Why we do need 2’s complement?The main problem of using 2’s complement is that it can be used for subtraction for two binary digits. The computer understands only binary as we know, and there is nothing called as negative number in the binary number system but it is absolutely necessary to represent a negative number using binary which can be done by assigning a sign bit to the number which is an extra bit required. If the sign bit is 1 then number is considered negative and if it is 0, than it will be the number will be called as positive.
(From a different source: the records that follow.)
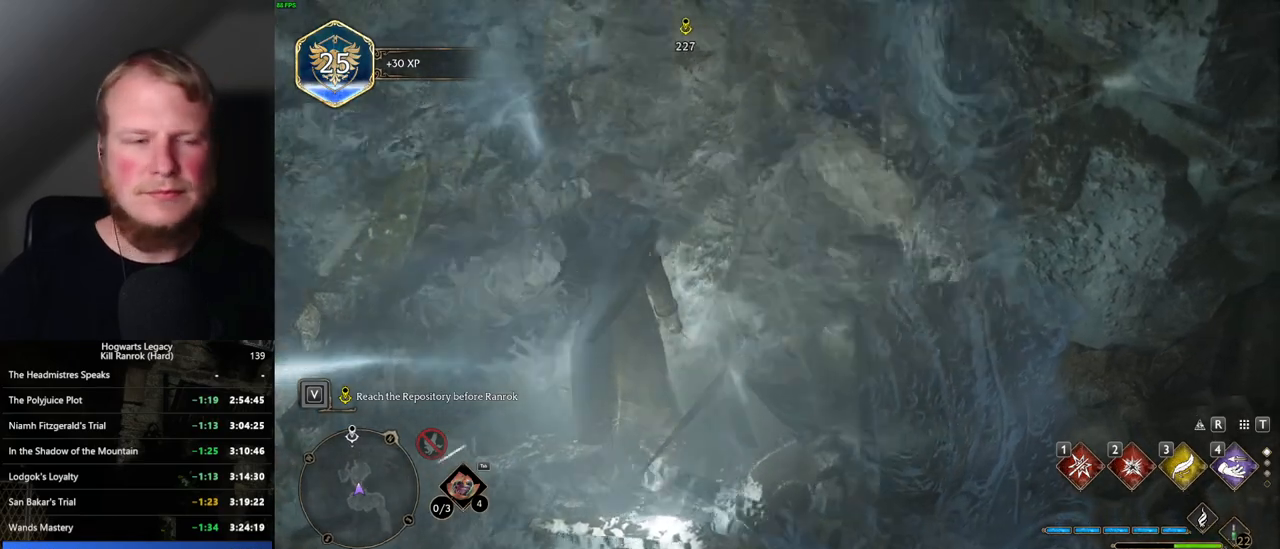
{"keys": [], "mouse": [], "events": []}
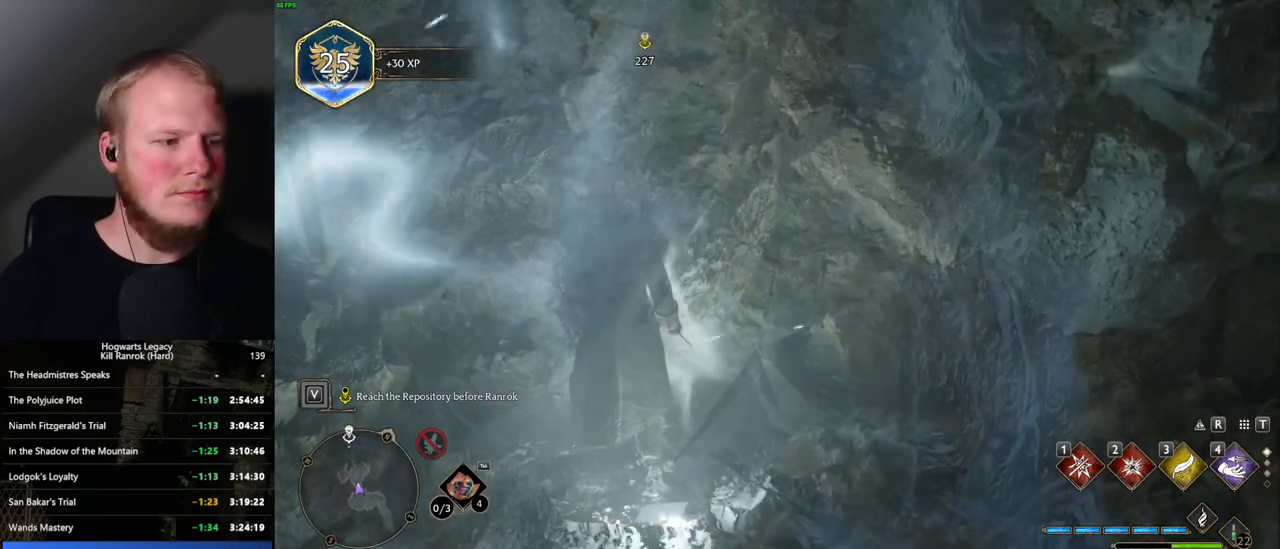
{"keys": [], "mouse": [], "events": []}
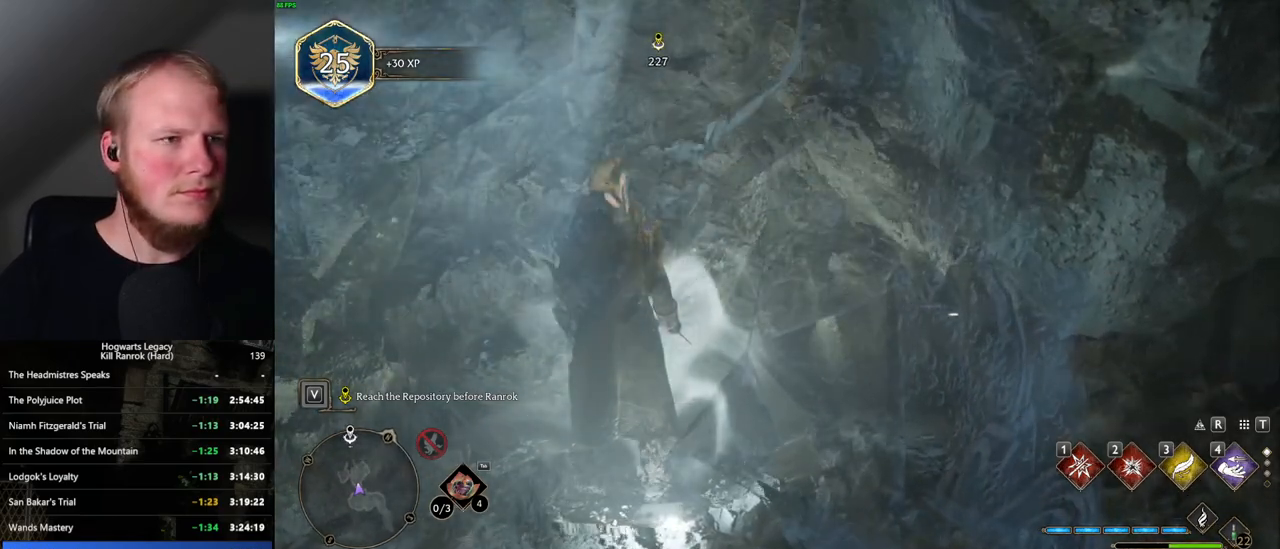
{"keys": ["d", "w"], "mouse": [], "events": [[17, "d", "down"], [334, "w", "down"]]}
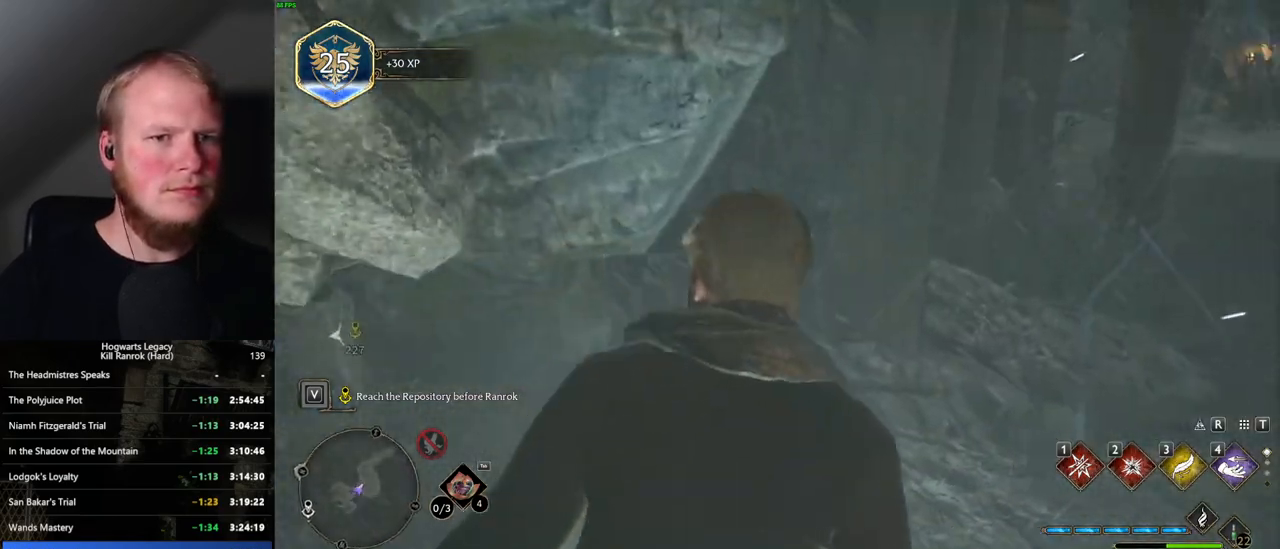
{"keys": ["d", "w"], "mouse": [], "events": [[284, "shift_l", "down"], [434, "shift_l", "up"]]}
For subtraction of binary numbers that can be done as follows-
Subtracting a Smaller Number from a Larger Number
- Find 2’s complement of the smaller number.
- Add the larger and 2’s complement of the smaller number.
- Discard the carry.
- After discarding the carry, keep the result which will be answer for subtraction.
Subtracting Larger Number from Smaller Number
- Find 2’s complement of larger number.
- Add 2’s complement of larger number to the smaller number.
- If no carry is generated, find the 2’s complement of the result and the result will be negative.
- If carry is generated, discard the carry and take the result which will be the answer and the sign will be negative.
Advantages of 2’s Complement
- Subtraction can be done with the help of 2’s complement method.
- Easy to accomplish with larger circuit.
- End around carry need not be performed as in the case of 1’s complement.
- Negative number can be represented using 2’s complement.